Immediately following Marshall’s speech the foreign ministers of Britain, France and the USSR met in Paris, at Bevin’s suggestion, to consider their response. On July 2nd the Soviet foreign minister Vyacheslav Molotov walked out and two days later Britain and France formally invited representatives of 22 European countries (excluding only Spain and the Soviet Union) to discuss the proposals. On July 12th sixteen European states took part in these discussions. All of these—Britain, France, Italy, Belgium, Luxemburg, Netherlands, Denmark, Norway, Sweden, Switzerland, Greece, Turkey, Ireland, Iceland, Austria and Portugal—would be among the eventual beneficiaries. But despite the initial interest shown by Poland, Czechoslovakia, Hungary, Bulgaria and Albania, no future Communist state took part in the European Recovery Programme or received a dollar in Marshall aid

It is worth pausing to consider the implications of this. The fact that the money was to be confined to the West (with Greece and Turkey as honorary west Europeans) undoubtedly made it easier for Truman to secure passage of the ERP through Congress the following year. But by then much had changed and Congress was willing to be convinced that Marshall Aid was an economic barrier to Soviet expansion. In June 1947, however, the offer of aid through Marshall’s new programme was made to all European countries without distinction. Stalin and Molotov were of course suspicious of American motives—the terms Marshall was proposing were quite incompatible with the closed Soviet economy—but their sentiments were not widely shared elsewhere in eastern Europe, in what was not yet a bloc.

Thus Jan Masaryk, Czechoslovakia’s non-Communist Foreign Minister, enthusiastically accepted the joint Franco-British invitation of July 4th. The very next day the Czech Communist Party leader and Prime Minister, Klement Gottwald, was summoned to Moscow and initially instructed to attend the Paris conference. But his orders were clear: he was to use his presence in Paris to demonstrate ‘the unacceptability of the Anglo-French plan, prevent the adoption of unanimous decisions, and then leave the conference, taking as many delegates of other countries as possible.’

Four days later Stalin reconsidered. Gottwald was told to withdraw his country’s acceptance of the invitation to Paris. Meeting with a delegation from the Czech government, including Masaryk, Stalin advised the Czechs that ‘[w]e consider this matter to be a fundamental question on which [Czech] friendship with the USSR depends. If you go to Paris, you will show that you want to cooperate in an action aimed at isolating the Soviet Union.’ The next day the Czech coalition government duly announced that it would not be sending a delegation to Paris. ‘Czechoslovak participation would be construed as an act directed against friendship with the Soviet Union and the rest of our allies. That is why the government unanimously decided it will not take part in this conference.’

Why did the Czechs give way? Their Polish and Hungarian neighbours, with the Communists already in charge and the Red Army in close attendance, had no option but to follow Soviet ‘guidance’. But the Red Army had long since left Czechoslovakia and the Communists did not yet have a monopoly of power. Yet Masaryk and his colleagues buckled at the first display of Stalin’s displeasure. Had the non-Communist Czech parties insisted on accepting Marshall Aid they would have carried the overwhelming majority of their fellow citizens (and quite a few Czech Communists) with them, making it that much harder for Stalin to justify enforcing his will. In the broader context of post-Munich politics the Czech decision to favour the Soviet embrace was understandable; but it almost certainly paved the way for the Communists’ successful coup in Prague seven months later.

__What you need to do__.
A. Answer these questions using the passage on Marshall Aid.
(i) On what date did Molotov walk out of the Paris meeting?
(ii) Who was Czechoslovakia's non-Communist Foreign Minister?
(iii) How long after the Czech decision did the Communists' successful coup in Prague take place?
B. In the passage on Marshall Aid, rewrite the part starting with "It is worth" and going on through "yet a bloc.", switching "Congress" to "the legislature" each time it occurs.

__Provided data__.
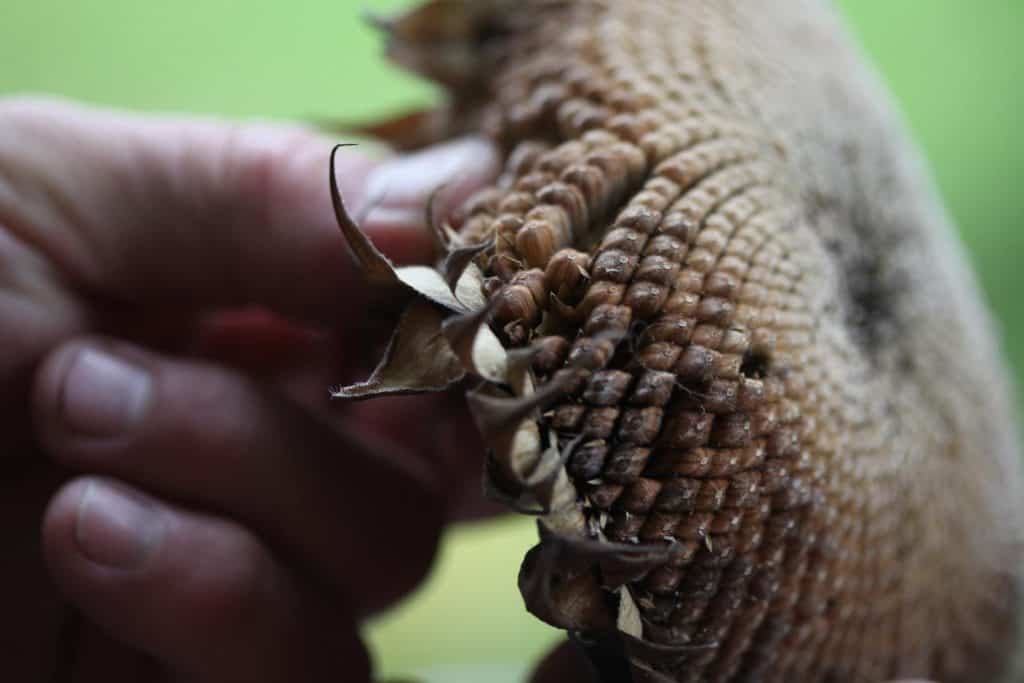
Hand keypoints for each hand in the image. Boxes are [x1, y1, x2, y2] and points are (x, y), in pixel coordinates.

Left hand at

__Answers in order__.
A.
(i) July 2nd
(ii) Jan Masaryk
(iii) Seven months later

B.
It is worth pausing to consider the implications of this. The fact that the money was to be confined to the West (with Greece and Turkey as honorary west Europeans) undoubtedly made it easier for Truman to secure passage of the ERP through the legislature the following year. But by then much had changed and the legislature was willing to be convinced that Marshall Aid was an economic barrier to Soviet expansion. In June 1947, however, the offer of aid through Marshall’s new programme was made to all European countries without distinction. Stalin and Molotov were of course suspicious of American motives—the terms Marshall was proposing were quite incompatible with the closed Soviet economy—but their sentiments were not widely shared elsewhere in eastern Europe, in what was not yet a bloc.